Problem
I would like the line with "left back paw: (294, 432)" and every line after it, down to the end of the entries below, output exactly and without pictures.

-- Records shown follows --

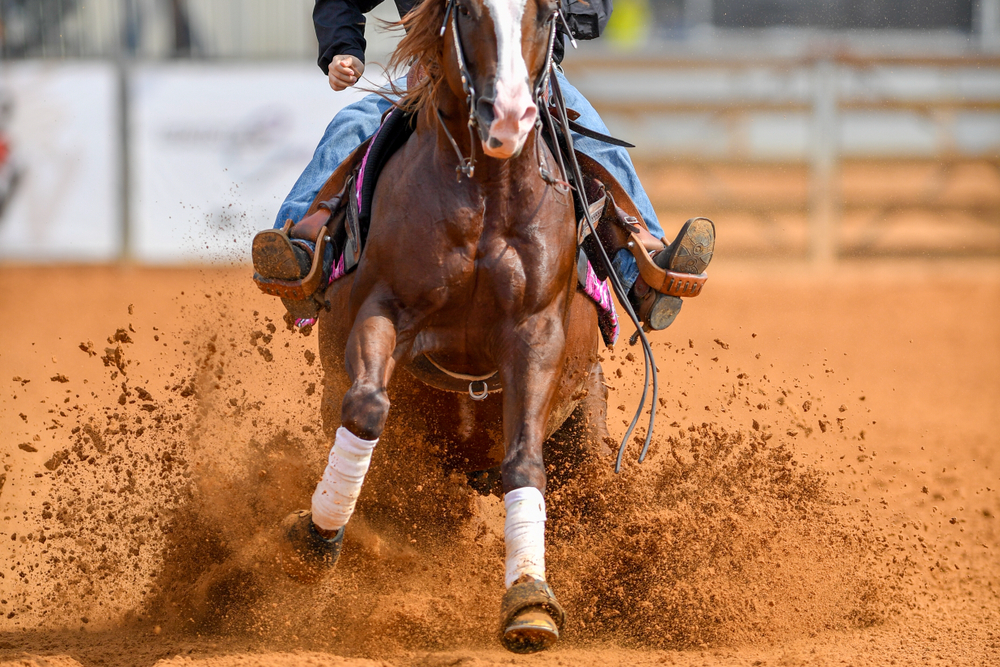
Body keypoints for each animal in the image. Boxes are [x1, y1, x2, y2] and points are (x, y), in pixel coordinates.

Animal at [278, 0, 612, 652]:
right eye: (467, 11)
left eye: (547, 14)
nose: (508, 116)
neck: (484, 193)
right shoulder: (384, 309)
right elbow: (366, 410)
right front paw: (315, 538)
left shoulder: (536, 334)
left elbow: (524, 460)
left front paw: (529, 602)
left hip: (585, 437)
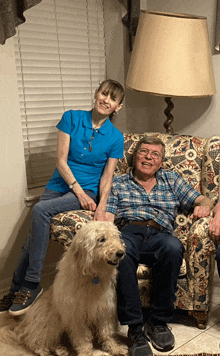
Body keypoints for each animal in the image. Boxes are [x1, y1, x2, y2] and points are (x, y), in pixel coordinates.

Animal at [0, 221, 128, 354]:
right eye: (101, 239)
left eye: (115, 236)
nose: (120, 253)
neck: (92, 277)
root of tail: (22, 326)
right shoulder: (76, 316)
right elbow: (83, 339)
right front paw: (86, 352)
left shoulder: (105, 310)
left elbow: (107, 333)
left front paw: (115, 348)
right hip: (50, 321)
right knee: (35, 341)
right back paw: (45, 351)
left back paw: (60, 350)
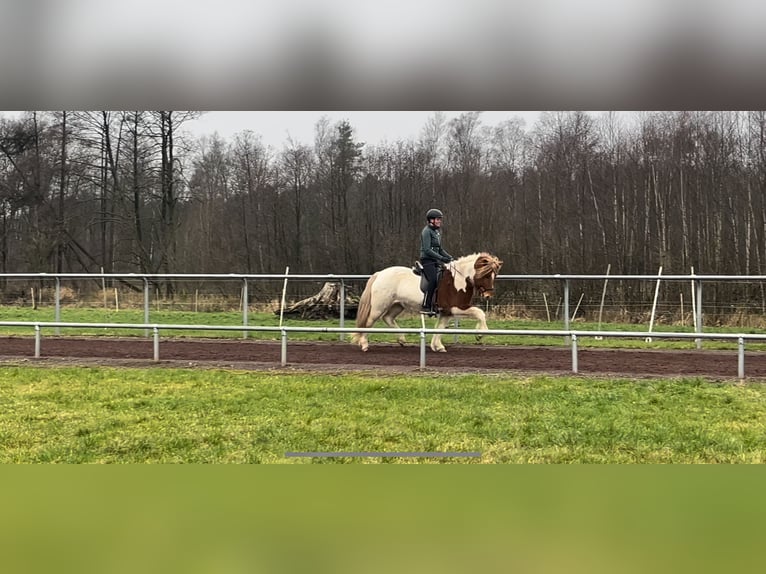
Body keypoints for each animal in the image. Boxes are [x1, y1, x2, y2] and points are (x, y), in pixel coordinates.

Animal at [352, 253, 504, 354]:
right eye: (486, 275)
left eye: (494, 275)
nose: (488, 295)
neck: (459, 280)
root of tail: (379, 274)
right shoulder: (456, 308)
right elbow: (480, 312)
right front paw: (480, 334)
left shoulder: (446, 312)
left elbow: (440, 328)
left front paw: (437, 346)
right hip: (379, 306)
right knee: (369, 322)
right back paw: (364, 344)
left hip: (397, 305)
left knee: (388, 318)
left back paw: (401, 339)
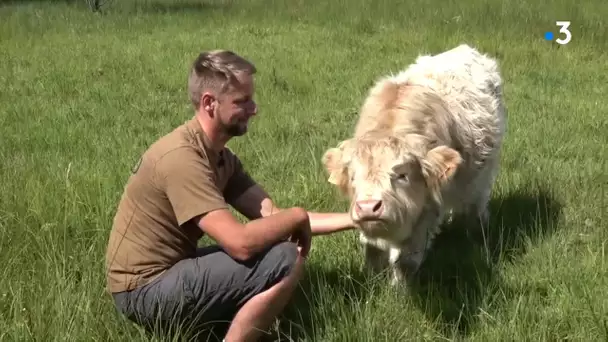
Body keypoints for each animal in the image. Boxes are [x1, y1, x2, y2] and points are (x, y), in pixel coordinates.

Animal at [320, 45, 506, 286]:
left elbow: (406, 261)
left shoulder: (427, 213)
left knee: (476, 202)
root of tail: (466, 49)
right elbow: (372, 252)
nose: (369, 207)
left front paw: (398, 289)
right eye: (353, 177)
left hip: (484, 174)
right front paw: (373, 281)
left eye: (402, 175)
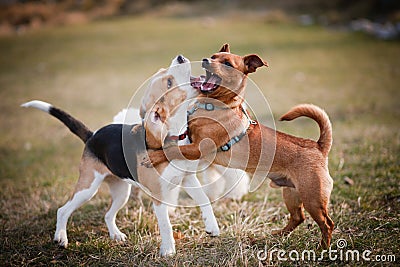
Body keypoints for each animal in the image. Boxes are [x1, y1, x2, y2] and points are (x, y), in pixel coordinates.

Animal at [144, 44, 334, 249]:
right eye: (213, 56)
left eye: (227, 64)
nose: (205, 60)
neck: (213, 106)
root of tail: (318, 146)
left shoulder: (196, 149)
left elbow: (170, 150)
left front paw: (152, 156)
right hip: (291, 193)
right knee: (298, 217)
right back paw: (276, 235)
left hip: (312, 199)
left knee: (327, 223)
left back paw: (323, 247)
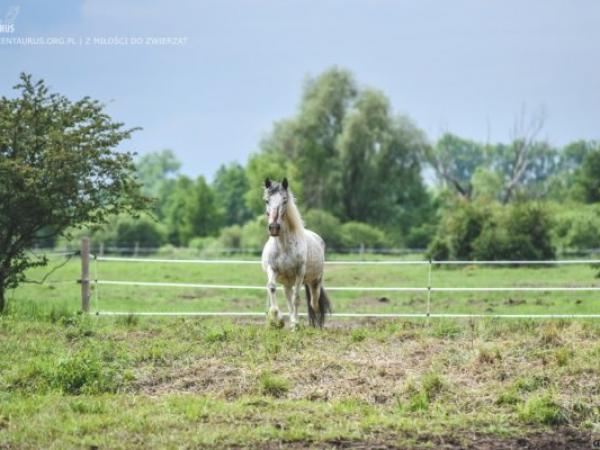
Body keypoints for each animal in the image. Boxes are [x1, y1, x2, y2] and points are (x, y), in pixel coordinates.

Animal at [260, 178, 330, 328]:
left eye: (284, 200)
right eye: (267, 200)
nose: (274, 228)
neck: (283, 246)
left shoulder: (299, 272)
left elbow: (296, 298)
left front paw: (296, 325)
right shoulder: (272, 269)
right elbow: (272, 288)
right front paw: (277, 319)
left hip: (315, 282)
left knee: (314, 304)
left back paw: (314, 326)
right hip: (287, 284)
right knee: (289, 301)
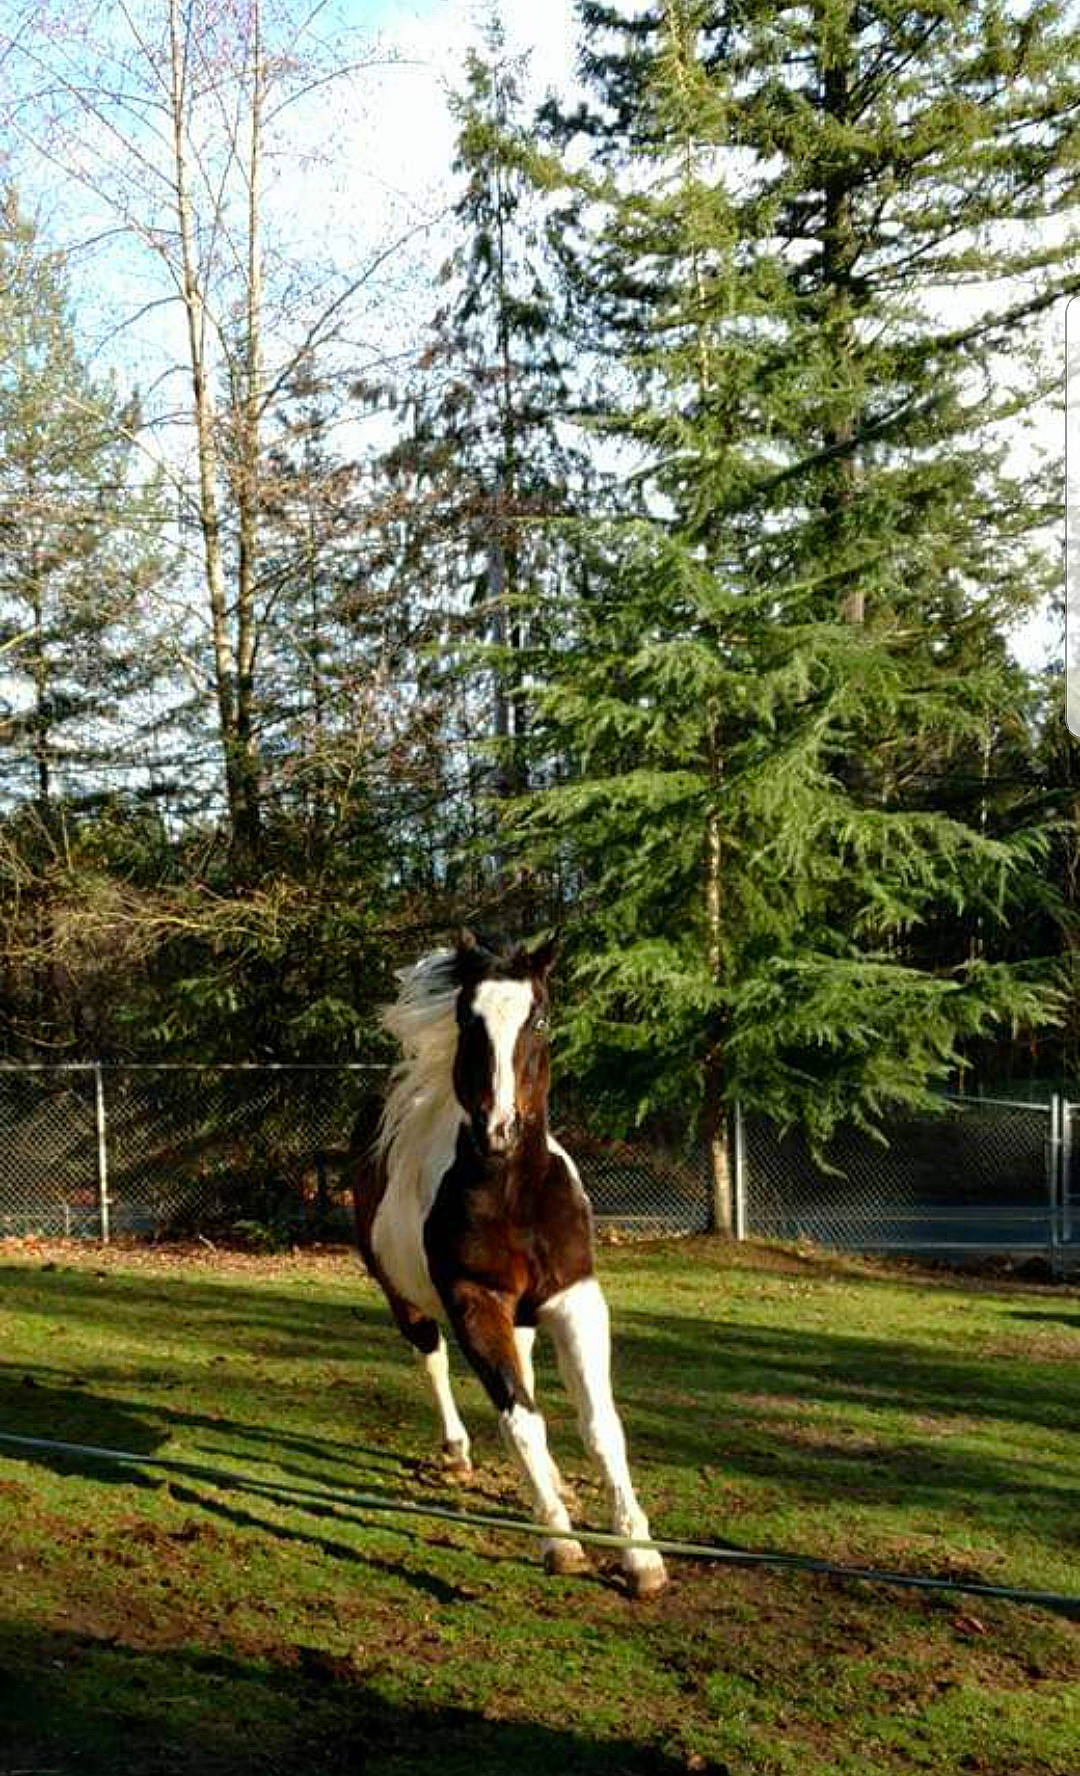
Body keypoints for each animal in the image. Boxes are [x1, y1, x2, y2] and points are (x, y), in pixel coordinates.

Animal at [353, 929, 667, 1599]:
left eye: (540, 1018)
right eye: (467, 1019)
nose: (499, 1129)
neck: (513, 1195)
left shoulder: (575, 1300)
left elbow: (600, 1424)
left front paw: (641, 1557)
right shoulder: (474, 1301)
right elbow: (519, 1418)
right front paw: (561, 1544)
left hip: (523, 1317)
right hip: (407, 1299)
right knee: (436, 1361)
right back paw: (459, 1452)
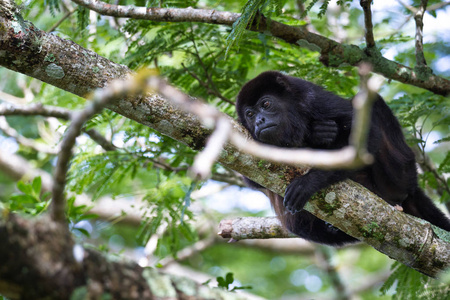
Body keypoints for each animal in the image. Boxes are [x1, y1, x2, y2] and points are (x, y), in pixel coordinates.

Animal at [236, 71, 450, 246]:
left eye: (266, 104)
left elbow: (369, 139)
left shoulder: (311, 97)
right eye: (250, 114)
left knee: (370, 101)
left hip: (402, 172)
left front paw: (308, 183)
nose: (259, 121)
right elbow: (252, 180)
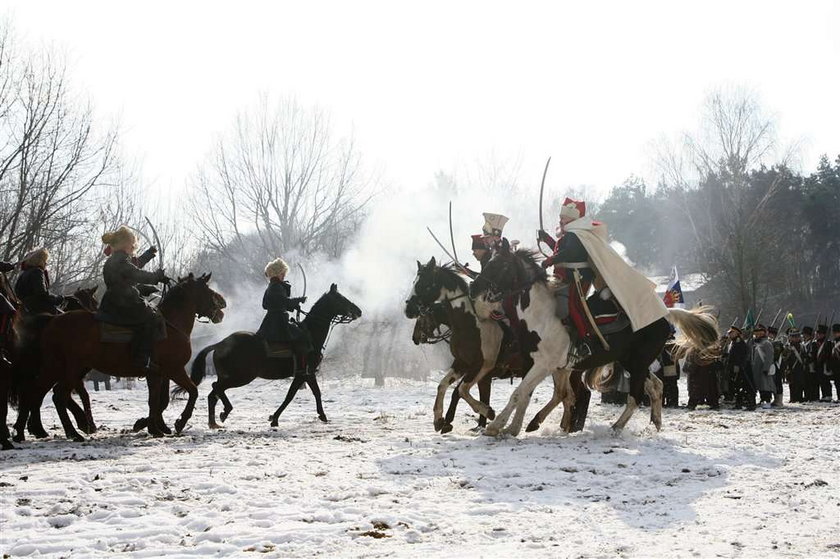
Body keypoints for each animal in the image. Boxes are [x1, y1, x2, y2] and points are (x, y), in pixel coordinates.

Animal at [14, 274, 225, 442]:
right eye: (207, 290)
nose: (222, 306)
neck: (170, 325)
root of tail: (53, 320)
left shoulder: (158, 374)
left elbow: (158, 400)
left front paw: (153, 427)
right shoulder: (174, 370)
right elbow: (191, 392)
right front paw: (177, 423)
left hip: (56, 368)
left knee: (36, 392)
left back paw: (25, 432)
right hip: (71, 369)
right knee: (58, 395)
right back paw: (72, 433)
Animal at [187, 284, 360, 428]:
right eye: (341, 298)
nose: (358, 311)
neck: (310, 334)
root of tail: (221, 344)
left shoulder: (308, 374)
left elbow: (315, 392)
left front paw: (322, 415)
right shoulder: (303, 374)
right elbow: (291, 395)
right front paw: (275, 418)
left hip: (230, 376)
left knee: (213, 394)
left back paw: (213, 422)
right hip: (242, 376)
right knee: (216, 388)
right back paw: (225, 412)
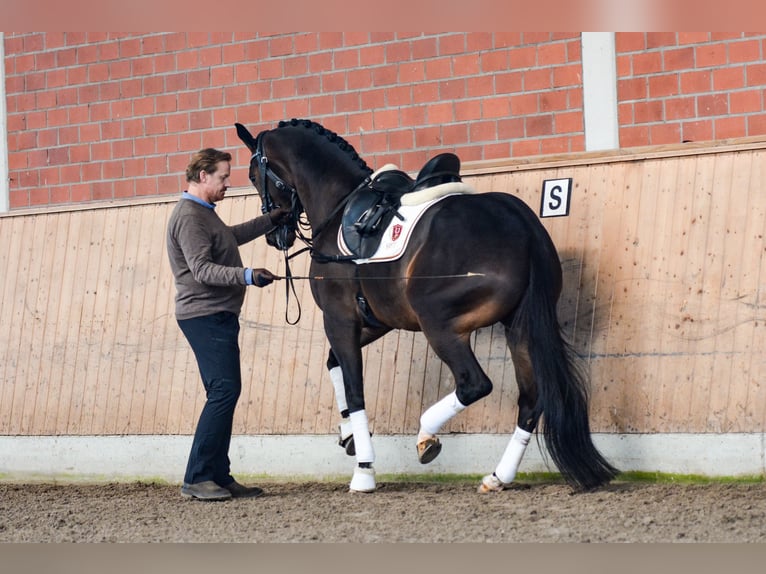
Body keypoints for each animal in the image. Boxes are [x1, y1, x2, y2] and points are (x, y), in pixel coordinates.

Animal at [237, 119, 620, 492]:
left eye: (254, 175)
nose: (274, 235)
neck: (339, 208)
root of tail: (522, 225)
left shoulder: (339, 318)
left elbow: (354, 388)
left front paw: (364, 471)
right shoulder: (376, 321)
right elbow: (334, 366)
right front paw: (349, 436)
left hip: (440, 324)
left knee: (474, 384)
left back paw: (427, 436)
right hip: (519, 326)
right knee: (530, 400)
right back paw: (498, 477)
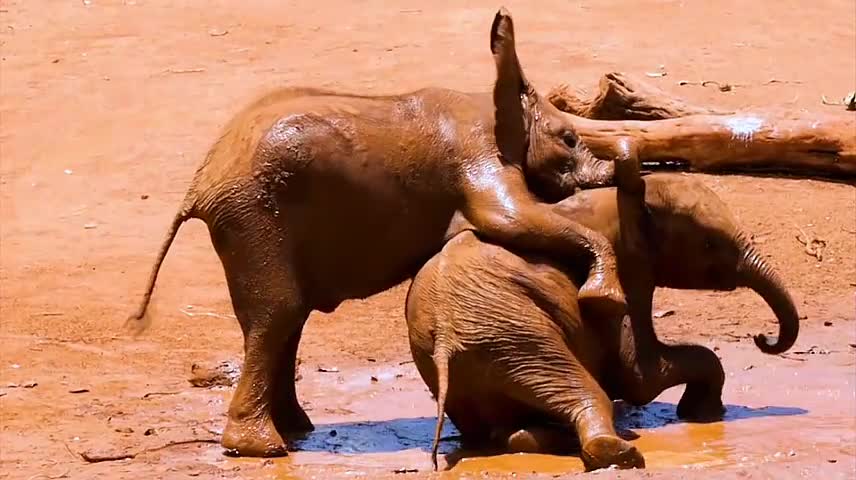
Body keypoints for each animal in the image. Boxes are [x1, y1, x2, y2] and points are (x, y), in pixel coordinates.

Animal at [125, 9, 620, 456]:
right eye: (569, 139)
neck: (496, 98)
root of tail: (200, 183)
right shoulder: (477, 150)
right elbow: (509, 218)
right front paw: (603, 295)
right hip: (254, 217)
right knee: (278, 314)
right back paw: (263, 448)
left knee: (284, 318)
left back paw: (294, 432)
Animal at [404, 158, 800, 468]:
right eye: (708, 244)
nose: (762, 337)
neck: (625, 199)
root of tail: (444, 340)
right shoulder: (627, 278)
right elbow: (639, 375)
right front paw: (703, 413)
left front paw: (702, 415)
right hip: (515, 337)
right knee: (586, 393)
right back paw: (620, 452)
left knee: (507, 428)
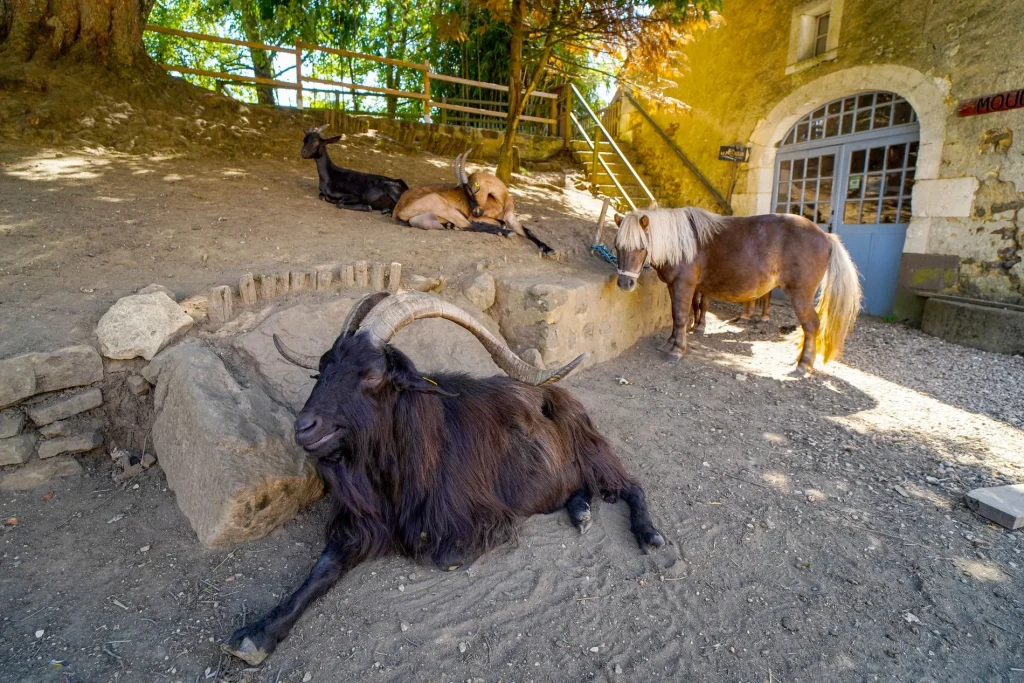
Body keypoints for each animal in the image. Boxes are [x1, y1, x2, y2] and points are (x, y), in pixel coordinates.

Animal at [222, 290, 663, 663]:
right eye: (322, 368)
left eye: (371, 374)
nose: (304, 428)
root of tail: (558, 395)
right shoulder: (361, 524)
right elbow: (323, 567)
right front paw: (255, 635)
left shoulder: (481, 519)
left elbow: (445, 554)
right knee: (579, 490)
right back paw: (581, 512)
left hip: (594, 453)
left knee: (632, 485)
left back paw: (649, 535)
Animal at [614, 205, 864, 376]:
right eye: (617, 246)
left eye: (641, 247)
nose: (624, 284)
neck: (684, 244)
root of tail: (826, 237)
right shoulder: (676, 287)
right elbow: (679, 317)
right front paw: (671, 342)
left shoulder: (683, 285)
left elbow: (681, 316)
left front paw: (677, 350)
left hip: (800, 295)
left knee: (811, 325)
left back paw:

-- Records shown concluded --

Answer area
left back paw: (294, 432)
Animal at [404, 158, 800, 468]:
right eye: (708, 244)
nose: (762, 337)
neck: (625, 199)
root of tail: (444, 340)
right shoulder: (627, 278)
right elbow: (639, 375)
right front paw: (703, 413)
left front paw: (702, 415)
right hip: (515, 337)
right knee: (586, 393)
right back paw: (620, 452)
left knee: (507, 428)
Body keypoints for each animal in the image. Boxes are [x1, y1, x2, y2] and points are (x, y), in pixel coordinates.

Animal at [222, 290, 663, 663]:
right eye: (322, 368)
left eye: (371, 374)
nose: (304, 428)
root of tail: (558, 395)
right shoulder: (361, 524)
right elbow: (323, 567)
right front paw: (255, 635)
left shoulder: (481, 519)
left elbow: (445, 554)
right knee: (579, 490)
right back paw: (581, 512)
left hip: (594, 453)
left knee: (632, 485)
left back paw: (649, 535)
Animal at [614, 205, 864, 376]:
right eye: (617, 246)
left eye: (641, 247)
nose: (624, 284)
neck: (684, 244)
root of tail: (826, 237)
right shoulder: (676, 287)
right elbow: (679, 317)
right front paw: (671, 342)
left shoulder: (683, 285)
left elbow: (681, 316)
left front paw: (677, 350)
left hip: (800, 295)
left knee: (811, 325)
left back paw:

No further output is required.